We are known for our signature cheeses.
Constant Bliss is based on a Chaource recipe, which we modified to suit our production schedule and cheesemaking facility. Constant Bliss is made from fresh warm milk. The slow lactic fermentation that takes place overnight renders the milk yogurt-like by morning, when the curds are hand ladled into perforated shaping cups. The curd drains in the moulds for a couple of days before being turned out onto racks and being hand salted. Then it’s down to the cellar where over the next weeks they will really come to life, developing a living rind and beginning to ripen. Every piece is turned daily for the first two weeks, after which they are turned twice a week.

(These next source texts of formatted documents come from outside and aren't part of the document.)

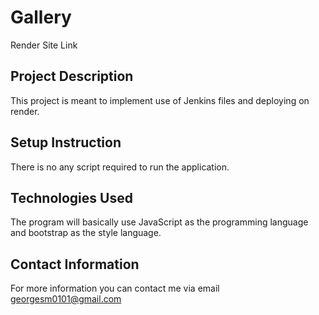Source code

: # Gallery

Render Site Link 

## Project Description

This project is meant to implement use of Jenkins files and deploying on render.

## Setup Instruction

There is no any script required to run the application.


## Technologies Used

The program will basically use JavaScript as the programming language and bootstrap as the style language.

## Contact Information

For more information you can contact me via email georgesm0101@gmail.com






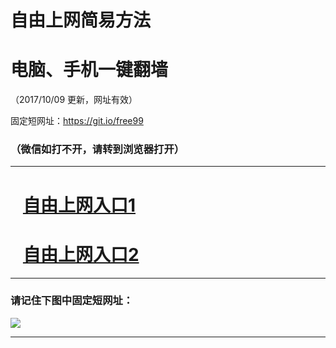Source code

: ﻿# 自由上网简易方法

# 电脑、手机一键翻墙

（2017/10/09 更新，网址有效）

固定短网址：https://git.io/free99

### （微信如打不开，请转到浏览器打开）


***





# &nbsp;&nbsp; <a href="http://ft198983002.fwq-tz-1001.info/fwqtz01.html?t=100900129256 " target="_blank">自由上网入口1</a>
# &nbsp;&nbsp; <a href="http://ft2856318227.fwq-tz-1002.info/fwqtz02.html?t=10090011455 " target="_blank">自由上网入口2</a>
***

### 请记住下图中固定短网址：

<img src="https://s3-us-west-2.amazonaws.com/fwq-1001/yjfq-20170905okok.png" /> 


***

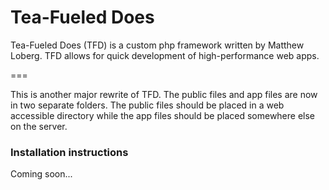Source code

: # Tea-Fueled Does

Tea-Fueled Does (TFD) is a custom php framework written by Matthew Loberg. TFD allows for quick development of high-performance web apps.

===

This is another major rewrite of TFD. The public files and app files are now in two separate folders. The public files should be placed in a web accessible directory while the app files should be placed somewhere else on the server.

### Installation instructions

Coming soon...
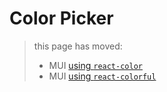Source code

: # Color Picker

> this page has moved:
> - MUI [using `react-color`](/docs/material-color/material-color)
> - MUI [using `react-colorful`](/docs/material-colorful/material-colorful)
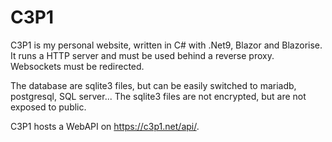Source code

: # C3P1

C3P1 is my personal website, written in C# with .Net9, Blazor and Blazorise.
It runs a HTTP server and must be used behind a reverse proxy. Websockets must be redirected.

The database are sqlite3 files, but can be easily switched to mariadb, postgresql, SQL server...
The sqlite3 files are not encrypted, but are not exposed to public.

C3P1 hosts a WebAPI on https://c3p1.net/api/.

The result is a cheese which hardly even resembles a Chaource. It is a slow ripened lactic curd. This is not a double or triple crème cheese as is sometimes thought. Seasonal variations in the milk result in variations on the surface and flavor of the cheese. We named Constant Bliss after a revolutionary war scout killed in Greensboro by native Americans in 1781. He was guarding the Bayley Hazen Military Road with his compatriot Moses Sleeper, who died with him.
Bayley Hazen Blue is a natural rinded blue cheese. It is made with whole raw milk every other day, primarily with morning milk, which is lower in fat. Ayrshire milk is particularly well suited to the production of blue cheese because of its small fat globules, which are easily broken down during the aging process. The paste of a Bayley Hazen is drier than most blues and the penicillium roqueforti takes a back seat to an array of flavors that hint at nuts and grasses and in the odd batch, licorice. Though drier and crumblier than most blues, its texture reminds one of chocolate and butter. It is aged between 4 and 6 months. We developed this recipe by starting with a Devon Blue recipe, changing its shape, and altering the aging process to end up with a stable rind that will hold up under typical retail conditions.